# Grafikkarte zu groß?



## Niggldiniklas (1. Oktober 2009)

hallo allerseits 


			Dieser Inhalt steht nur eingeloggten Mitgliedern zur Verfügung.
        


wollte eig nicht groß stören und fragen ob die Nvidia GXT260 in meinen pc reinpasst

http://img32.imageshack.us/img32/6561/dings.jpg

das ist mein system^^ hoffe die angaben reichen um zu sehen ob das mainboard zu schlecht oder zu klein ist

und falls sie nicht hineinpasst, was hoffentlich nicht der fall ist, könntet ihr mir vll eine gute empfehlen die für diese "größe" geeignet ist 




			Dieser Inhalt steht nur eingeloggten Mitgliedern zur Verfügung.


----------



## Rethelion (1. Oktober 2009)

Also einen PCIe-Steckplatz hat das Board, also kannst du theoretisch schonmal die Karte reinstecken.
Was aber noch wichtig wäre, welches Gehäuse und Netzteil hast du? Die 260er ist knappe 27cm lang und braucht 2x6Pin-Stromanschlüsse(mit Adapter gehen auch IDE-Anschlüsse) und min. 300-400W.


----------



## Niggldiniklas (1. Oktober 2009)

hm das ist die frage 


			Dieser Inhalt steht nur eingeloggten Mitgliedern zur Verfügung.
        


hab den pc mal bei media markt gekauft und mir ne hd4850 reingemacht und gleich n 550 watt netzteil reingehauen

aber ka was mein gehäuse ist 


			Dieser Inhalt steht nur eingeloggten Mitgliedern zur Verfügung.
        

 würd sagen standart


----------



## Vaishyana (1. Oktober 2009)

Mach doch mal ein Foto von deinem Rechner, oder mess mit einem Lineal wie viel Platz du noch hättest wenn die 4850 länger wäre.


----------



## Niggldiniklas (1. Oktober 2009)

http://img96.imageshack.us/img96/739/dsc00207.jpg
so 


			Dieser Inhalt steht nur eingeloggten Mitgliedern zur Verfügung.
        


oder sollte ich vom pcinneren ein bild machen ?XD


----------



## Vaishyana (1. Oktober 2009)

Ja, das wäre nicht schlecht. Steht sonst vielleicht irgentwo eine Bezeichnung des Gehäuses? Dann könnte man im Internet mal nach den Abmeßungen schauen.


----------



## Mr.Martin (1. Oktober 2009)

Halt am besten gleich ein Zollstock mit dran und mach dann ein Foto vom inneren. 
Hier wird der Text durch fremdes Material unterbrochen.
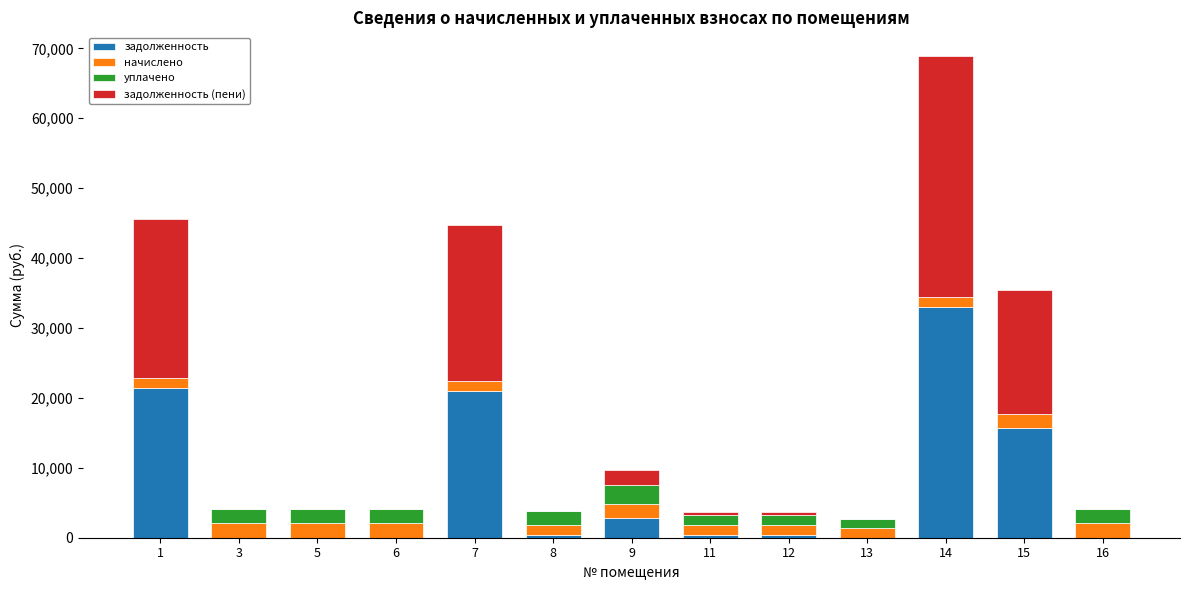

What are all the series names shown in the legend?

задолженность, начислено, уплачено, задолженность (пени)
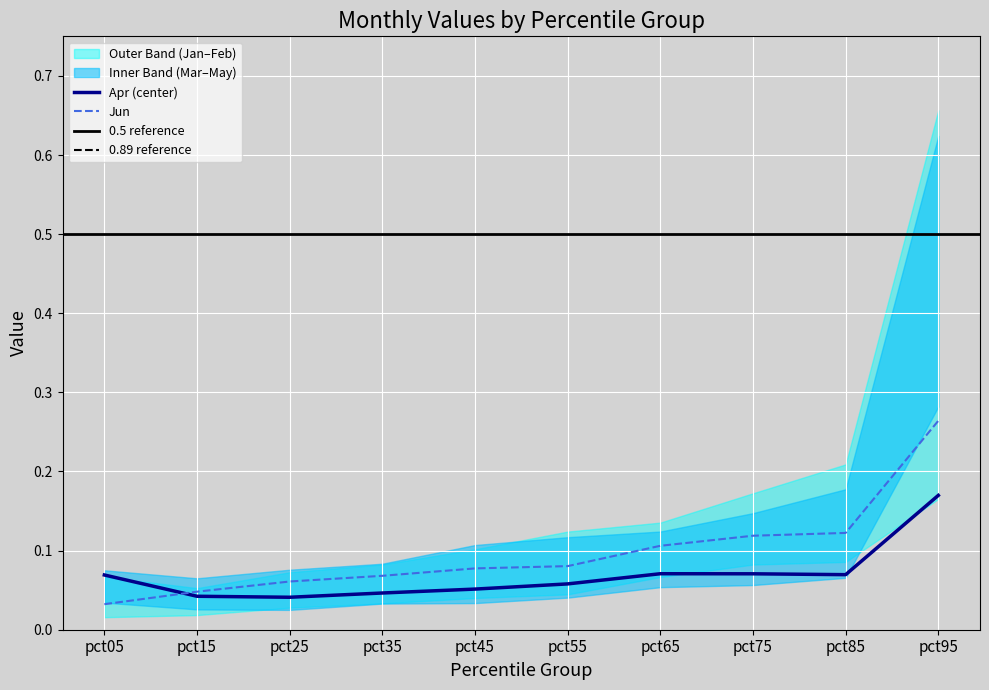

At which category is the sum across all series the highest?

pct95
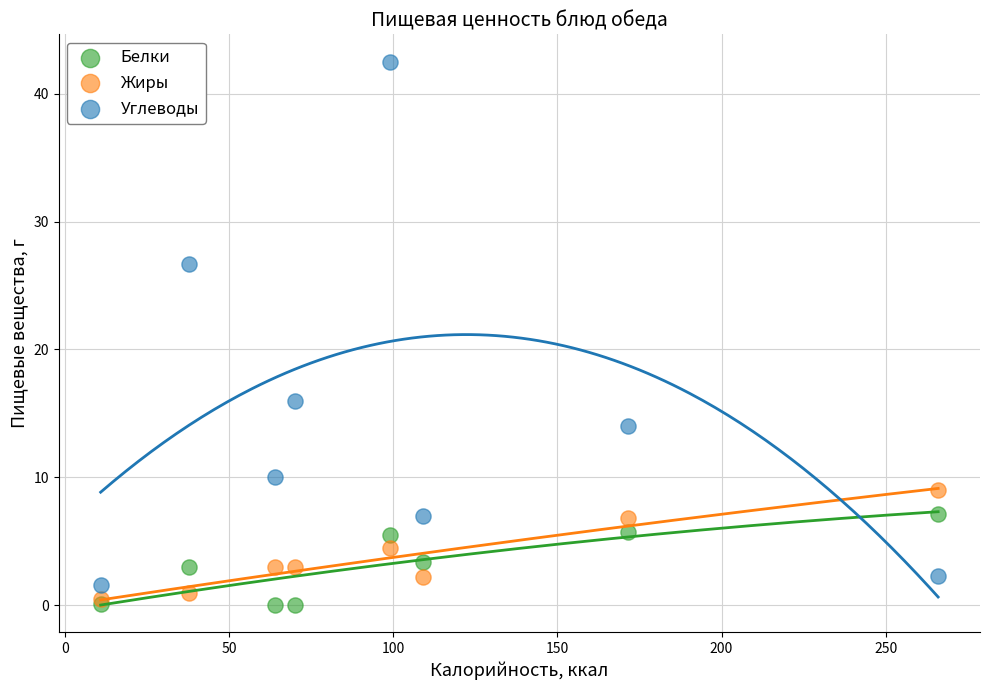

Across all series, what Y value is closest to 21?

16.0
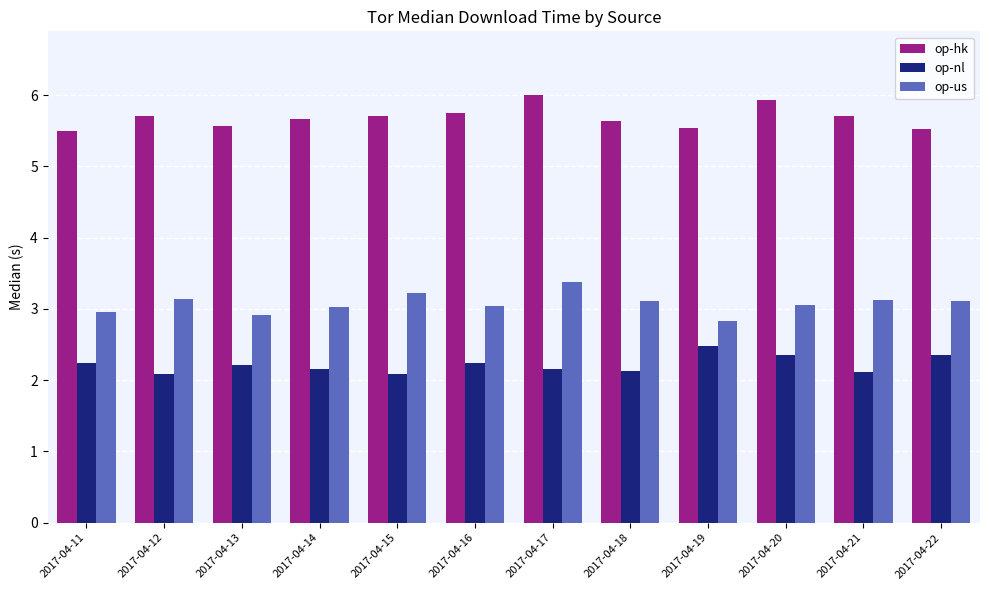

The value of op-us at 2017-04-14 is 3.0. True or false?

True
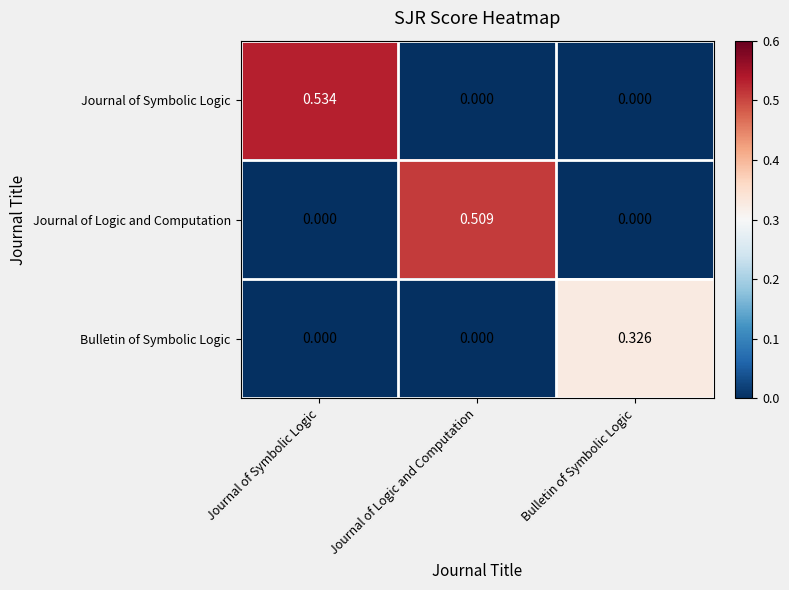

At which label does Journal of Logic and Computation reach its peak?

Journal of Logic and Computation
			Dieser Inhalt steht nur eingeloggten Mitgliedern zur Verfügung.


----------



## Niggldiniklas (2. Oktober 2009)

allso foto hab ich gerade nicht zur hand aber da ist platz nach hinten 


			Dieser Inhalt steht nur eingeloggten Mitgliedern zur Verfügung.
        

 reicht locker
jetzt noch die sache wie breit das teil ist und kann mir wer ein gutes netzteill posten?

thx bis jetzt schonmal 


			Dieser Inhalt steht nur eingeloggten Mitgliedern zur Verfügung.


----------



## Klos1 (2. Oktober 2009)

Mit Kabelmanagement oder ohne?


----------



## Niggldiniklas (2. Oktober 2009)

xD sry aber das übersteigt mein latein 


			Dieser Inhalt steht nur eingeloggten Mitgliedern zur Verfügung.
        


halt einfach eins das die graka packt und den restlichen pc auch mit power versorgt UND die richtigen anschlüsse hat 


			Dieser Inhalt steht nur eingeloggten Mitgliedern zur Verfügung.
        

 so


----------



## Klos1 (2. Oktober 2009)

Mit Kabelmanagement kannst du die Kabel halt abnehmen, sprich, du hast nur die Kabel im Gehäuse, die du auch anschließen möchtest.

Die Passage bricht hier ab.